- **Exercise brief**:
Return exactly the lines of the records below, starting at the line that contains "NOVICES ONLY | | | | | |" and ending at the line that contains "I DECLARE AND", with both of those lines kept.

(Excerpted data)

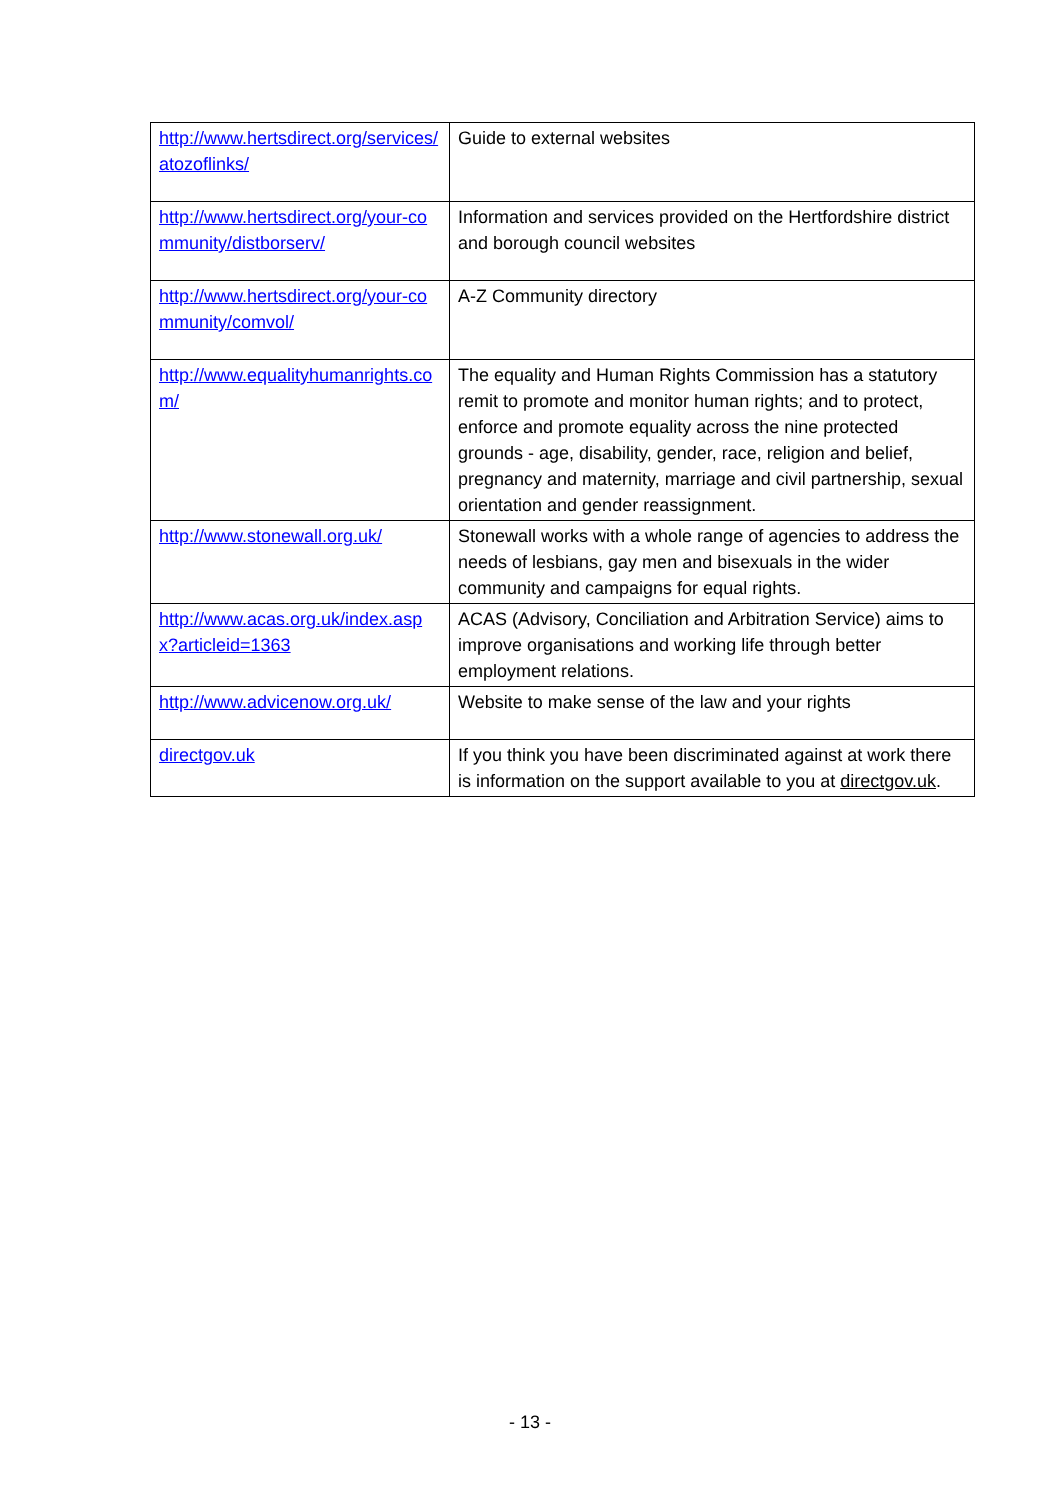| http://www.hertsdirect.org/services/atozoflinks/ | Guide to external websites |
| http://www.hertsdirect.org/your-community/distborserv/ | Information and services provided on the Hertfordshire district and borough council websites |
| http://www.hertsdirect.org/your-community/comvol/ | A-Z Community directory |
| http://www.equalityhumanrights.com/ | The equality and Human Rights Commission has a statutory remit to promote and monitor human rights; and to protect, enforce and promote equality across the nine protected grounds - age, disability, gender, race, religion and belief, pregnancy and maternity, marriage and civil partnership, sexual orientation and gender reassignment. |
| http://www.stonewall.org.uk/ | Stonewall works with a whole range of agencies to address the needs of lesbians, gay men and bisexuals in the wider community and campaigns for equal rights. |
| http://www.acas.org.uk/index.aspx?articleid=1363 | ACAS (Advisory, Conciliation and Arbitration Service) aims to improve organisations and working life through better employment relations. |
| http://www.advicenow.org.uk/ | Website to make sense of the law and your rights |
| directgov.uk | If you think you have been discriminated against at work there is information on the support available to you at directgov.uk . |
- 13 -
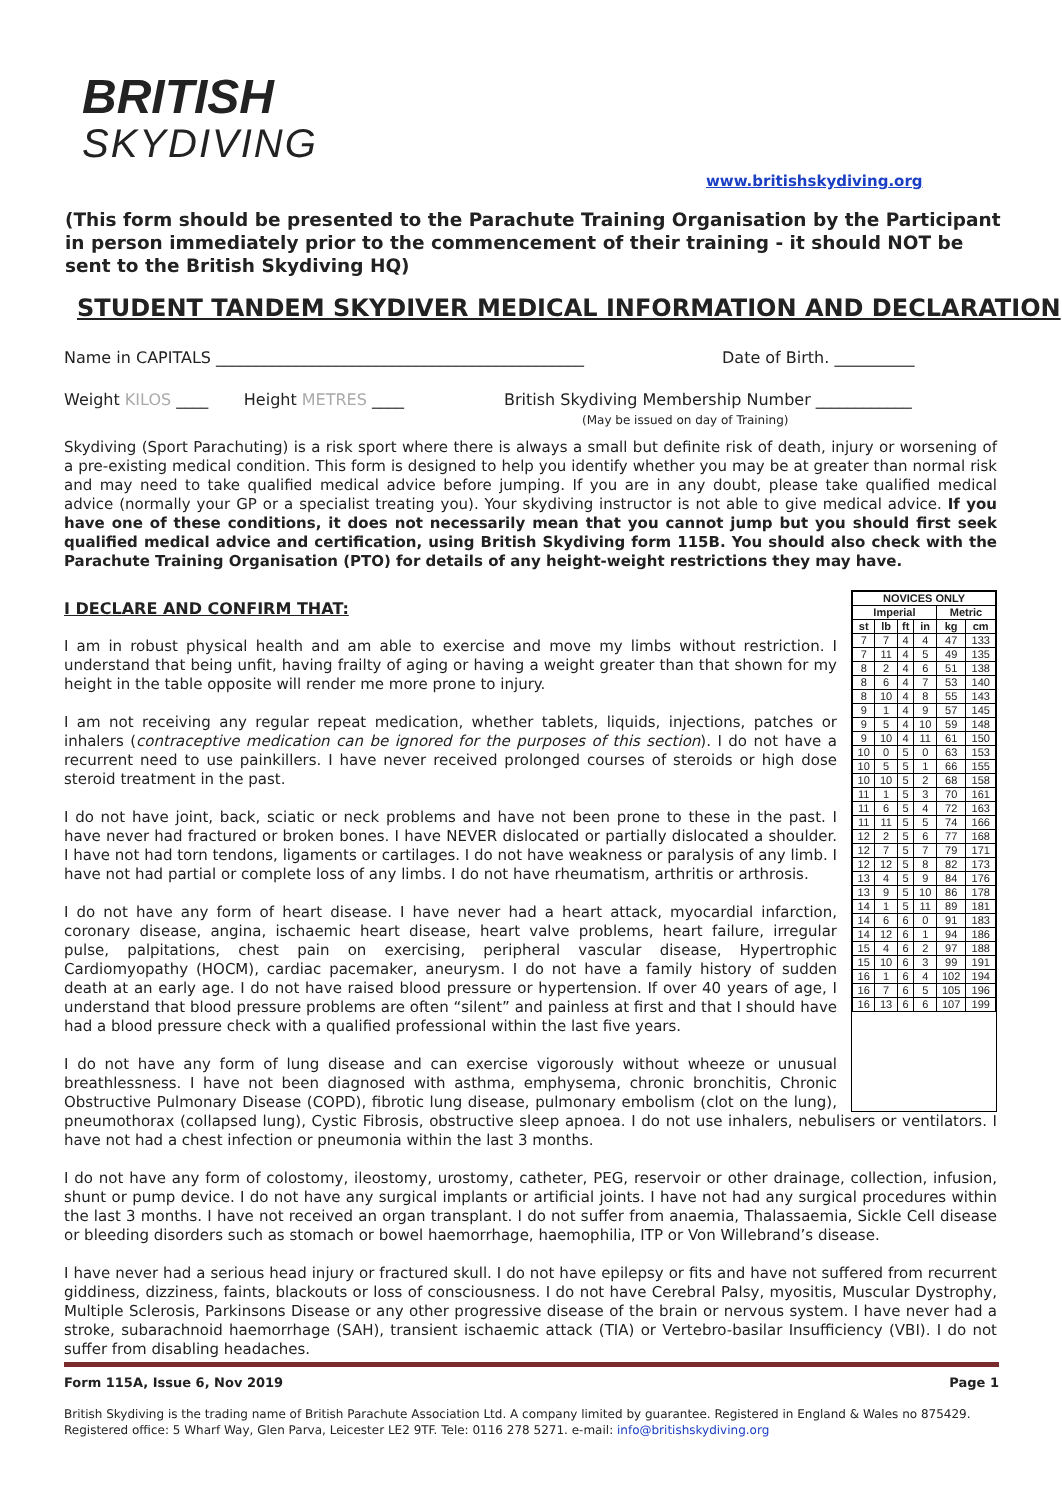BRITISH
SKYDIVING
www.britishskydiving.org
(This form should be presented to the Parachute Training Organisation by the Participant in person immediately prior to the commencement of their training - it should NOT be sent to the British Skydiving HQ)
STUDENT TANDEM SKYDIVER MEDICAL INFORMATION AND DECLARATION
Name in CAPITALS ______________________________________________
Date of Birth. __________
Weight KILOS ____ Height METRES ____
British Skydiving Membership Number ____________
(May be issued on day of Training)
Skydiving (Sport Parachuting) is a risk sport where there is always a small but definite risk of death, injury or worsening of a pre-existing medical condition. This form is designed to help you identify whether you may be at greater than normal risk and may need to take qualified medical advice before jumping. If you are in any doubt, please take qualified medical advice (normally your GP or a specialist treating you). Your skydiving instructor is not able to give medical advice. If you have one of these conditions, it does not necessarily mean that you cannot jump but you should first seek qualified medical advice and certification, using British Skydiving form 115B. You should also check with the Parachute Training Organisation (PTO) for details of any height-weight restrictions they may have.
| NOVICES ONLY | | | | | |
| --- | --- | --- | --- | --- | --- |
| Imperial | | | | Metric | |
| st | lb | ft | in | kg | cm |
| 7 | 7 | 4 | 4 | 47 | 133 |
| 7 | 11 | 4 | 5 | 49 | 135 |
| 8 | 2 | 4 | 6 | 51 | 138 |
| 8 | 6 | 4 | 7 | 53 | 140 |
| 8 | 10 | 4 | 8 | 55 | 143 |
| 9 | 1 | 4 | 9 | 57 | 145 |
| 9 | 5 | 4 | 10 | 59 | 148 |
| 9 | 10 | 4 | 11 | 61 | 150 |
| 10 | 0 | 5 | 0 | 63 | 153 |
| 10 | 5 | 5 | 1 | 66 | 155 |
| 10 | 10 | 5 | 2 | 68 | 158 |
| 11 | 1 | 5 | 3 | 70 | 161 |
| 11 | 6 | 5 | 4 | 72 | 163 |
| 11 | 11 | 5 | 5 | 74 | 166 |
| 12 | 2 | 5 | 6 | 77 | 168 |
| 12 | 7 | 5 | 7 | 79 | 171 |
| 12 | 12 | 5 | 8 | 82 | 173 |
| 13 | 4 | 5 | 9 | 84 | 176 |
| 13 | 9 | 5 | 10 | 86 | 178 |
| 14 | 1 | 5 | 11 | 89 | 181 |
| 14 | 6 | 6 | 0 | 91 | 183 |
| 14 | 12 | 6 | 1 | 94 | 186 |
| 15 | 4 | 6 | 2 | 97 | 188 |
| 15 | 10 | 6 | 3 | 99 | 191 |
| 16 | 1 | 6 | 4 | 102 | 194 |
| 16 | 7 | 6 | 5 | 105 | 196 |
| 16 | 13 | 6 | 6 | 107 | 199 |
I DECLARE AND CONFIRM THAT:
I am in robust physical health and am able to exercise and move my limbs without restriction. I understand that being unfit, having frailty of aging or having a weight greater than that shown for my height in the table opposite will render me more prone to injury.
I am not receiving any regular repeat medication, whether tablets, liquids, injections, patches or inhalers (contraceptive medication can be ignored for the purposes of this section). I do not have a recurrent need to use painkillers. I have never received prolonged courses of steroids or high dose steroid treatment in the past.
I do not have joint, back, sciatic or neck problems and have not been prone to these in the past. I have never had fractured or broken bones. I have NEVER dislocated or partially dislocated a shoulder. I have not had torn tendons, ligaments or cartilages. I do not have weakness or paralysis of any limb. I have not had partial or complete loss of any limbs. I do not have rheumatism, arthritis or arthrosis.
I do not have any form of heart disease. I have never had a heart attack, myocardial infarction, coronary disease, angina, ischaemic heart disease, heart valve problems, heart failure, irregular pulse, palpitations, chest pain on exercising, peripheral vascular disease, Hypertrophic Cardiomyopathy (HOCM), cardiac pacemaker, aneurysm. I do not have a family history of sudden death at an early age. I do not have raised blood pressure or hypertension. If over 40 years of age, I understand that blood pressure problems are often “silent” and painless at first and that I should have had a blood pressure check with a qualified professional within the last five years.
I do not have any form of lung disease and can exercise vigorously without wheeze or unusual breathlessness. I have not been diagnosed with asthma, emphysema, chronic bronchitis, Chronic Obstructive Pulmonary Disease (COPD), fibrotic lung disease, pulmonary embolism (clot on the lung), pneumothorax (collapsed lung), Cystic Fibrosis, obstructive sleep apnoea. I do not use inhalers, nebulisers or ventilators. I have not had a chest infection or pneumonia within the last 3 months.
I do not have any form of colostomy, ileostomy, urostomy, catheter, PEG, reservoir or other drainage, collection, infusion, shunt or pump device. I do not have any surgical implants or artificial joints. I have not had any surgical procedures within the last 3 months. I have not received an organ transplant. I do not suffer from anaemia, Thalassaemia, Sickle Cell disease or bleeding disorders such as stomach or bowel haemorrhage, haemophilia, ITP or Von Willebrand’s disease.
I have never had a serious head injury or fractured skull. I do not have epilepsy or fits and have not suffered from recurrent giddiness, dizziness, faints, blackouts or loss of consciousness. I do not have Cerebral Palsy, myositis, Muscular Dystrophy, Multiple Sclerosis, Parkinsons Disease or any other progressive disease of the brain or nervous system. I have never had a stroke, subarachnoid haemorrhage (SAH), transient ischaemic attack (TIA) or Vertebro-basilar Insufficiency (VBI). I do not suffer from disabling headaches.
Form 115A, Issue 6, Nov 2019 Page 1
British Skydiving is the trading name of British Parachute Association Ltd. A company limited by guarantee. Registered in England & Wales no 875429.
Registered office: 5 Wharf Way, Glen Parva, Leicester LE2 9TF. Tele: 0116 278 5271. e-mail: info@britishskydiving.org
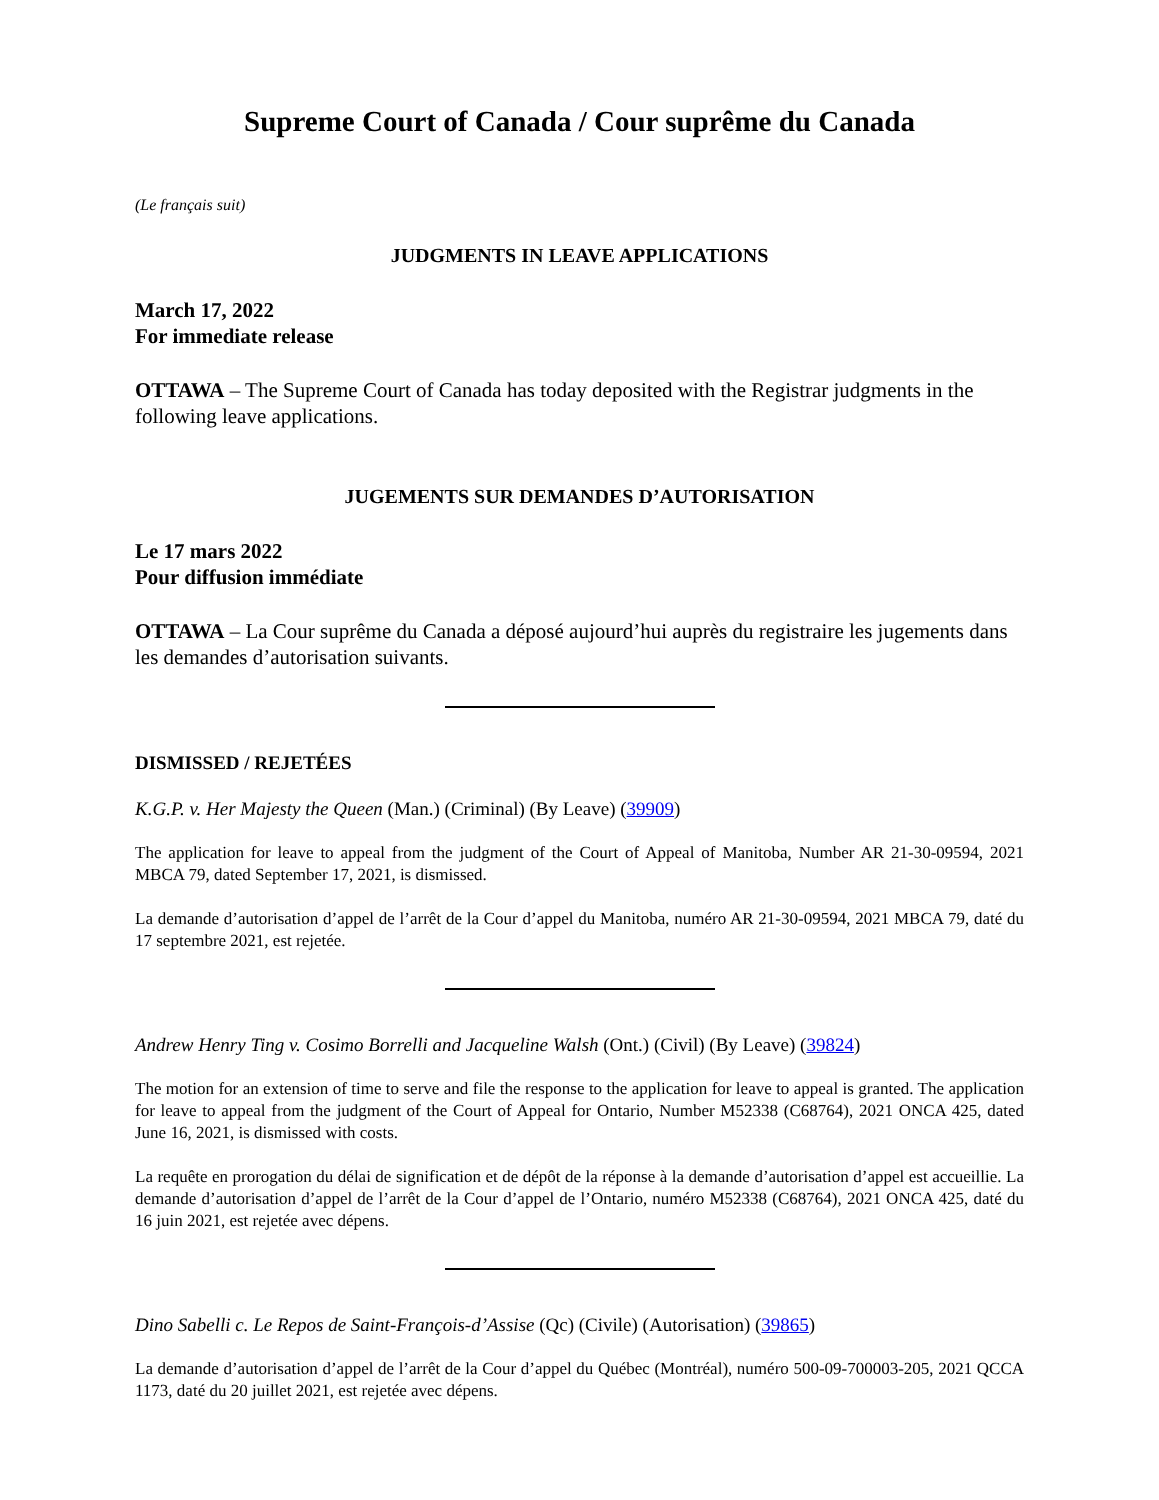Supreme Court of Canada / Cour suprême du Canada
(Le français suit)
JUDGMENTS IN LEAVE APPLICATIONS
March 17, 2022
For immediate release
OTTAWA – The Supreme Court of Canada has today deposited with the Registrar judgments in the following leave applications.
JUGEMENTS SUR DEMANDES D’AUTORISATION
Le 17 mars 2022
Pour diffusion immédiate
OTTAWA – La Cour suprême du Canada a déposé aujourd’hui auprès du registraire les jugements dans les demandes d’autorisation suivants.
DISMISSED / REJETÉES
K.G.P. v. Her Majesty the Queen (Man.) (Criminal) (By Leave) (39909)
The application for leave to appeal from the judgment of the Court of Appeal of Manitoba, Number AR 21-30-09594, 2021 MBCA 79, dated September 17, 2021, is dismissed.
La demande d’autorisation d’appel de l’arrêt de la Cour d’appel du Manitoba, numéro AR 21-30-09594, 2021 MBCA 79, daté du 17 septembre 2021, est rejetée.
Andrew Henry Ting v. Cosimo Borrelli and Jacqueline Walsh (Ont.) (Civil) (By Leave) (39824)
The motion for an extension of time to serve and file the response to the application for leave to appeal is granted. The application for leave to appeal from the judgment of the Court of Appeal for Ontario, Number M52338 (C68764), 2021 ONCA 425, dated June 16, 2021, is dismissed with costs.
La requête en prorogation du délai de signification et de dépôt de la réponse à la demande d’autorisation d’appel est accueillie. La demande d’autorisation d’appel de l’arrêt de la Cour d’appel de l’Ontario, numéro M52338 (C68764), 2021 ONCA 425, daté du 16 juin 2021, est rejetée avec dépens.
Dino Sabelli c. Le Repos de Saint-François-d’Assise (Qc) (Civile) (Autorisation) (39865)
La demande d’autorisation d’appel de l’arrêt de la Cour d’appel du Québec (Montréal), numéro 500-09-700003-205, 2021 QCCA 1173, daté du 20 juillet 2021, est rejetée avec dépens.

(End Excerpted data)

- **Answer to this task**:
| NOVICES ONLY | | | | | |
| --- | --- | --- | --- | --- | --- |
| Imperial | | | | Metric | |
| st | lb | ft | in | kg | cm |
| 7 | 7 | 4 | 4 | 47 | 133 |
| 7 | 11 | 4 | 5 | 49 | 135 |
| 8 | 2 | 4 | 6 | 51 | 138 |
| 8 | 6 | 4 | 7 | 53 | 140 |
| 8 | 10 | 4 | 8 | 55 | 143 |
| 9 | 1 | 4 | 9 | 57 | 145 |
| 9 | 5 | 4 | 10 | 59 | 148 |
| 9 | 10 | 4 | 11 | 61 | 150 |
| 10 | 0 | 5 | 0 | 63 | 153 |
| 10 | 5 | 5 | 1 | 66 | 155 |
| 10 | 10 | 5 | 2 | 68 | 158 |
| 11 | 1 | 5 | 3 | 70 | 161 |
| 11 | 6 | 5 | 4 | 72 | 163 |
| 11 | 11 | 5 | 5 | 74 | 166 |
| 12 | 2 | 5 | 6 | 77 | 168 |
| 12 | 7 | 5 | 7 | 79 | 171 |
| 12 | 12 | 5 | 8 | 82 | 173 |
| 13 | 4 | 5 | 9 | 84 | 176 |
| 13 | 9 | 5 | 10 | 86 | 178 |
| 14 | 1 | 5 | 11 | 89 | 181 |
| 14 | 6 | 6 | 0 | 91 | 183 |
| 14 | 12 | 6 | 1 | 94 | 186 |
| 15 | 4 | 6 | 2 | 97 | 188 |
| 15 | 10 | 6 | 3 | 99 | 191 |
| 16 | 1 | 6 | 4 | 102 | 194 |
| 16 | 7 | 6 | 5 | 105 | 196 |
| 16 | 13 | 6 | 6 | 107 | 199 |
I DECLARE AND CONFIRM THAT:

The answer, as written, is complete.